## WRITTEN TASK
Change "gobierno" to "ejecutivo" throughout the text of the entries below, keeping everything else the same. Leave the pictures out of your answer.

══ DATA EXTRACTS

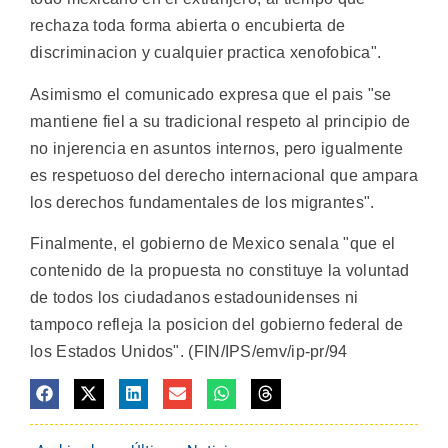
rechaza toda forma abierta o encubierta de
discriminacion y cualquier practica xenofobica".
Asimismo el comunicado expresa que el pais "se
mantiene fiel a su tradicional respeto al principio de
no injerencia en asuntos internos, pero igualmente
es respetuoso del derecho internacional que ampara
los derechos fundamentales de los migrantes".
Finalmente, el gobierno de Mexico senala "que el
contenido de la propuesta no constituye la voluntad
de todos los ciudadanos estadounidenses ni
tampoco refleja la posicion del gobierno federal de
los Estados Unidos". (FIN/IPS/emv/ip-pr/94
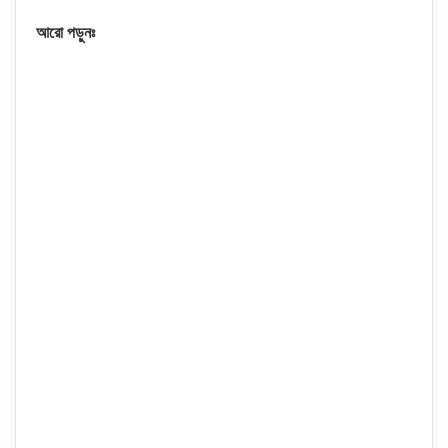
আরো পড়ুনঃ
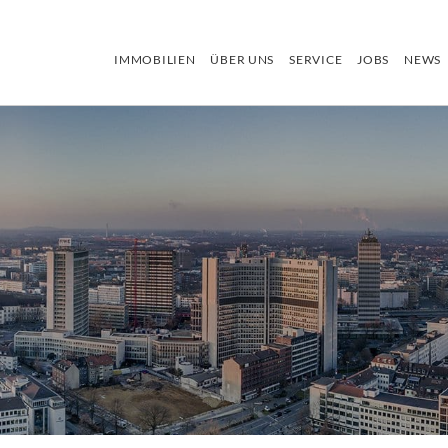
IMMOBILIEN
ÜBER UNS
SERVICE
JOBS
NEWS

════

## ANSWER TO THIS EXERCISE
rechaza toda forma abierta o encubierta de
discriminacion y cualquier practica xenofobica".
Asimismo el comunicado expresa que el pais "se
mantiene fiel a su tradicional respeto al principio de
no injerencia en asuntos internos, pero igualmente
es respetuoso del derecho internacional que ampara
los derechos fundamentales de los migrantes".
Finalmente, el ejecutivo de Mexico senala "que el
contenido de la propuesta no constituye la voluntad
de todos los ciudadanos estadounidenses ni
tampoco refleja la posicion del ejecutivo federal de
los Estados Unidos". (FIN/IPS/emv/ip-pr/94
আরো পড়ুনঃ
IMMOBILIEN
ÜBER UNS
SERVICE
JOBS
NEWS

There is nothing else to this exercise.